Les églises françaises à l’épreuve de la menace jihadiste
Le père Jacques Hamel, 85 ans, a été égorgé fin juillet par deux hommes disant appartenir à l'EI ; 2 782 lieux chrétiens" sont protégés en France
Fausses alertes, fébrilité de certains fidèles, patrouilles renforcées : après l’attaque jihadiste contre une église française, la vigilance s’est accrue dans les édifices catholiques, même si l’Église insiste sur son refus de transformer ses lieux de culte en « forteresses ».
Jeudi, une église d’Elbeuf, dans le nord-ouest, a été le théâtre d’un incident qui n’était pas totalement inédit : une paroissienne, s’inquiétant du comportement d’un homme entré en même temps qu’elle dans le bâtiment, a accouru au commissariat, craignant la préparation d’un attentat.
Une fausse alerte, qui s’est produite à quelques jours de la cérémonie de réouverture, dimanche, non loin de là, de l’église de Saint-Etienne-du-Rouvray, où le père Jacques Hamel, 85 ans, a été égorgé fin juillet par deux hommes disant appartenir au groupe terroriste Etat islamique (EI).
Dès le dimanche suivant l’assassinat du prêtre, à Châteaubriant (ouest), c’est le correspondant local d’un journal qui a dû quitter l’église entre deux gendarmes alertés par un fidèle sur la présence de cet homme d’origine marocaine portant un sac et un casque de moto.
« Cela s’est fait avec beaucoup de délicatesse de la part des forces de l’ordre, mais, vous l’imaginez bien, cela a fortement choqué l’intéressé », a écrit sur la page Facebook de la paroisse le curé, navré par cet incident survenu dans un « lieu de paix, de recueillement, de communion ».
Inquiétudes irrationnelles ? Le groupe EI a fait des « croisés » chrétiens l’une de ses cibles et, dès avril 2015, a mis ses menaces à exécution avec un attentat avorté contre une église à Villejuif, en banlieue parisienne.
Le gouvernement avait alors annoncé une « adaptation » de son dispositif sécuritaire. Aujourd’hui, « 2.782 lieux chrétiens » sont protégés en France, essentiellement par des patrouilles, soit un net renforcement depuis Saint-Etienne-du-Rouvray, selon la Conférence des évêques de France (CEF).
Il est toutefois impossible de sécuriser les quelque 42.000 églises et chapelles catholiques recensées par la CEF, qui ne le demande d’ailleurs pas aux autorités.
« On ne peut pas et on ne veut pas faire de nos églises des forteresses », explique à l’AFP le porte-parole de la CEF, Mgr Olivier Ribadeau Dumas. « En même temps, on est conscients que les églises sont des cibles potentielles ».

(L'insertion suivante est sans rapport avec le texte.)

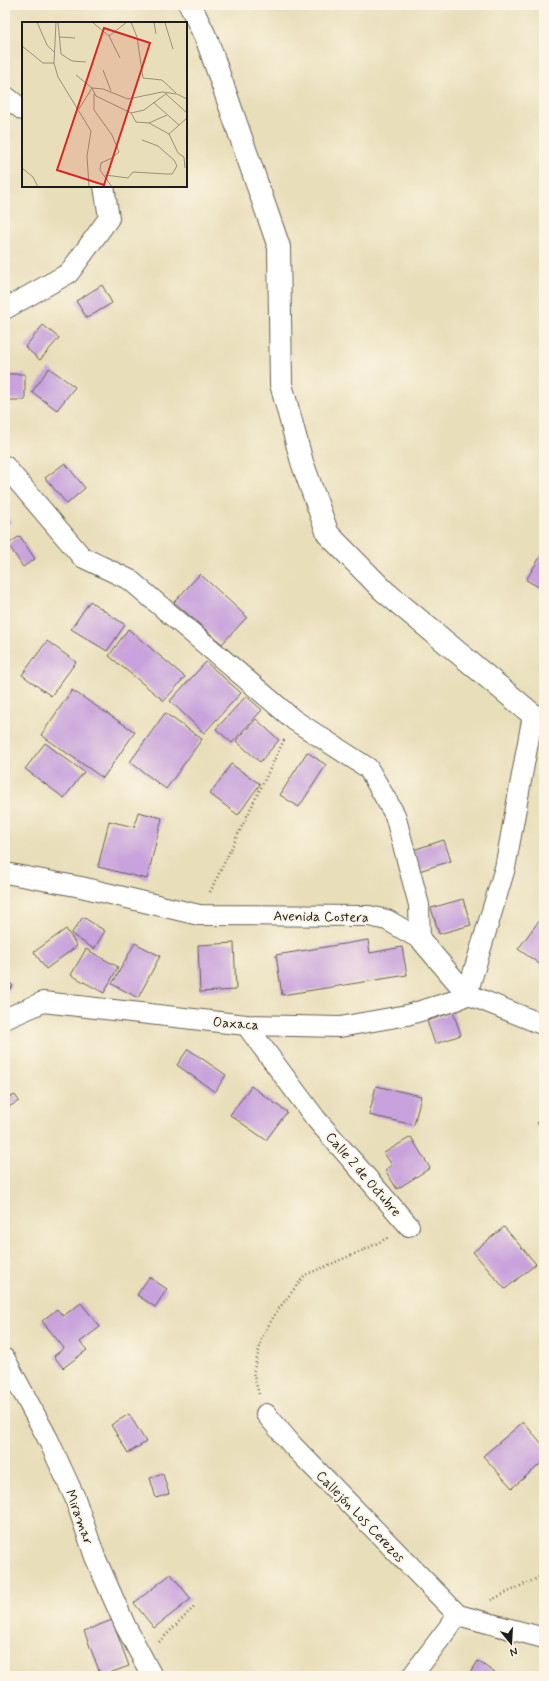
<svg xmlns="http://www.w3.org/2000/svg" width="549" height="1681" viewBox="0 0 549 1681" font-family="Mynerve,sans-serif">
	<rect width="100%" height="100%" fill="#fcf5e5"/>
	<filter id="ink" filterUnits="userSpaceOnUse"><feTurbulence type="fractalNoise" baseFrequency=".025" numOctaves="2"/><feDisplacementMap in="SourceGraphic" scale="8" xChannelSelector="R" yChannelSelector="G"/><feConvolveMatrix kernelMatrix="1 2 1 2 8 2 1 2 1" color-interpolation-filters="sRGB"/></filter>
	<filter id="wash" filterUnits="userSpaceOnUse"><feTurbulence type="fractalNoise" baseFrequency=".012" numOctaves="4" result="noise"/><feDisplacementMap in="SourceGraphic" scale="16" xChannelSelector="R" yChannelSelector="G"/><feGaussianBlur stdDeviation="0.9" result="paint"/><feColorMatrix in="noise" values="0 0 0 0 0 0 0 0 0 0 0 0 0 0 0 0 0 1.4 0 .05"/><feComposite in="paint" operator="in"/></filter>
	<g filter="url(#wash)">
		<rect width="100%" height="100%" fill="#e9deba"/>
		<g id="blocks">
			<path fill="#c8a2dc" d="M102,285L112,303L87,318L76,301Z
				M43,325L59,338L40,360L25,347Z
				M49,368L75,387L57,410L32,392Z
				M5,374H25V400H5Z
				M65,463L85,488L67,504L45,478Z
				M5,514L11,522L5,528Z
				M20,536L35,559L23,567L8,544Z
				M542,554L544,555V590L526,580Z
				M200,574L247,617L222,644L174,602Z
				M90,601L125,625L107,651L71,629Z
				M128,629L185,677L164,701L109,656Z
				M47,641L76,662L51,696L22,675Z
				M206,662L241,693L204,733L170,701Z
				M72,690L135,732L103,778L41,735Z
				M246,696L262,710L232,743L216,729Z
				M165,713L202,739L166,789L130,762Z
				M256,719L279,740L260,762L236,741Z
				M45,743L84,772L64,798L25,769Z
				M307,752L326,765L299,807L280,795Z
				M231,764L260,784L238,815L210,794Z
				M138,812L162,818L147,879L98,867L109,821L134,827Z
				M444,840L451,861L419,871L413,850Z
				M463,899L471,925L439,934L431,908Z
				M544,914V967L518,949Z
				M83,917L105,931L94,949L71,934Z
				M66,929L77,946L46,969L34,952Z
				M368,940L370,953L402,947L407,975L282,995L276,955Z
				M135,943L160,956L138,998L112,984Z
				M234,943L236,990L200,992L198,945Z
				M86,949L118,967L104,993L71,975Z
				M5,978L13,986L5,994Z
				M453,1012L461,1035L435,1044L427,1021Z
				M188,1049L226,1075L215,1092L177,1065Z
				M251,1086L287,1112L266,1140L230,1115Z
				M376,1086L421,1096L414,1125L369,1115Z
				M8,1092L11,1097L15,1095L19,1101L5,1109V1093Z
				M544,1117V1131L537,1123Z
				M411,1137L430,1168L397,1189L385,1170L392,1165L384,1153Z
				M504,1227L536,1264L505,1289L473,1252Z
				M149,1277L167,1289L155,1307L137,1295Z
				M81,1303L100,1327L80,1342L87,1350L63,1368L54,1356L64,1348L42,1321L57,1309L63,1316Z
				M129,1414L146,1442L128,1453L111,1425Z
				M523,1422L544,1446V1461L512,1488L483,1456Z
				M163,1474L169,1494L156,1498L150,1478Z
				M171,1574L191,1599L154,1628L134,1603Z
				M112,1620L129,1666L101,1676L84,1631Z
				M478,1661L499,1676H468Z"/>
		</g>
	</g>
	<g filter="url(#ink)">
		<use href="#blocks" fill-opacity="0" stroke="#646053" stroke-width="1"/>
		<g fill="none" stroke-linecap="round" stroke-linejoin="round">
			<g stroke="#646053" stroke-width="22">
				<path id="minor" d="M5,96L23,110
					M5,309L69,273L109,218L104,186
					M5,466L82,557L130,580L294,720L368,768L395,815L419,905L420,939
					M5,873L81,887L199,915L369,916L387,920L420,939L467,994L544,1025
					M467,994L505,868L533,715
					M5,1019L43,1002L246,1025L340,1027L407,1015L457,1000L467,994
					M246,1025L316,1119L409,1226
					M5,1359L48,1439L75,1498L95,1557L125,1625L152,1676
					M266,1414L293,1446L458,1615
					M412,1676L458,1615L544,1638"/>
			</g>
			<g stroke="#646053" stroke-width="24">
				<path id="trunk" d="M190,5L207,40L279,247L281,384L302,462L328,534L384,591L544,724"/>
			</g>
			<path stroke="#646053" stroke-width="2.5" stroke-dasharray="1 3" stroke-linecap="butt" d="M210,892L284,740
				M259,1394L253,1373L263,1335L277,1311L305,1275L366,1249L389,1237
				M491,1600L544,1575
				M159,1642L194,1607"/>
			<use href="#minor" stroke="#fff" stroke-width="20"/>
			<use href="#trunk" stroke="#fff" stroke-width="22"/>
		</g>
	</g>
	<g text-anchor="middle" stroke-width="4" stroke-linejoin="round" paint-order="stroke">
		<g font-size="14" fill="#1c1c1c" stroke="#fcf5e5">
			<text transform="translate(321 916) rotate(1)" y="5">Avenida Costera</text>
			<text transform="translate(236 1023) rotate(4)" y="5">Oaxaca</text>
			<text transform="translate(364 1174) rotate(49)" y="5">Calle 2 de Octubre</text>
			<text transform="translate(361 1516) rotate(46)" y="5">Callejón Los Cerezos</text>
			<text transform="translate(80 1517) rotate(70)" y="5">Miramar</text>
		</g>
	</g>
	<g transform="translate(22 22)">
		<rect width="165" height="165" fill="#e9deba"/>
		<path fill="none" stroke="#97907b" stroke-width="1" d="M15,0L25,23L32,30M34,0L32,41L36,55L69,109L65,134L67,165M36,0L39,32L50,39L64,40M70,0L87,14L105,0M109,0L115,15L121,56L140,58L154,71M132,0L134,12M143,1L151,27M87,14L98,36M38,15L53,16M0,24L21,41H32M81,48L89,69M54,53L70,66L74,74L109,91L122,88L145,71M70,66L81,67L106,77L140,70L155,72L165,77M72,72V88L90,113L97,130L90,136L79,141L78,148L90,165M144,72L165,91M131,80L157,103M57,87L70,66M109,91L114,100L127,101L145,93M127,101L147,112L156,131L162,135L163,146M147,112L165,96M120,118L136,124L152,138L155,144M0,146L11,155L16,165M83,153L106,156L111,150L144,152H150L155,144"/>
		<path fill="#d62828" fill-opacity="0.15" stroke="#d62828" stroke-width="2" d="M82,6L128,21L82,163L35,148Z"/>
		<rect width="165" height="165" fill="none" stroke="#1c1c1c" stroke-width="2"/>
	</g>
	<rect width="549" height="1681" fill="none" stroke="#fcf5e5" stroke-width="20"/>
	<g transform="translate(511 1643) rotate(162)" stroke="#fcf5e5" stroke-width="3" paint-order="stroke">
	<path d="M0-3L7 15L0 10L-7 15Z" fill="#1c1c1c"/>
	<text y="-6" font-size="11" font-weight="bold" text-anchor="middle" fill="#1c1c1c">N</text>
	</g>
</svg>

« L’attentat, ‘j’y pense parfois »
Panneaux d’information plus visibles pour requérir une meilleure attention des fidèles, contrôles visuels par quelques paroissiens à l’entrée des messes, limitation du nombre d’accès, fouille des sacs les jours de grosse affluence… Les possibilités sont multiples et graduées pour renforcer la sécurité. Jusqu’à l’installation de caméras de vidéoprotection, à laquelle les pouvoirs publics incitent, moyennant une aide financière, mais que les responsables ecclésiaux envisagent avec prudence.
« Nous y sommes sans doute plus hostiles que les responsables d’autres religions », comme le Consistoire juif ou le Conseil du culte musulman, confirme Mgr Olivier Ribadeau Dumas. Qui disposera des images ? Pendant combien de temps ? « La liberté de culte, c’est aussi la liberté de celui qui se rend au culte », fait valoir le prélat.
« Il faut qu’on clarifie le dispositif », abonde Karine Dalle, à la communication du diocèse de Paris, qui s’est adjoint le concours bénévole du responsable sûreté d’une grande entreprise pour réfléchir à la question.
Sur le terrain, la sécurité des églises et des fidèles semble « davantage un sujet de conversation que de véritable tension », résume l’abbé Pierre Amar, curé en banlieue parisienne. Pourtant l’attaque jihadiste, « j’y pense parfois, alors qu’avant je croyais que ça n’arrivait qu’en Syrie ou en Irak », confie-t-il.
Dans son église Saint-Ferdinand-des-Ternes à Paris, le père Matthieu Rougé prône pour sa part une « surveillance tranquille, pas plus que ça ». Mais il constate une grande réactivité de la police, « très vigilante, de manière visible ou pas ». « Récemment, nous avons eu une interrogation sur la présence d’une voiture: tout de suite, on a vu surgir les forces de l’ordre ».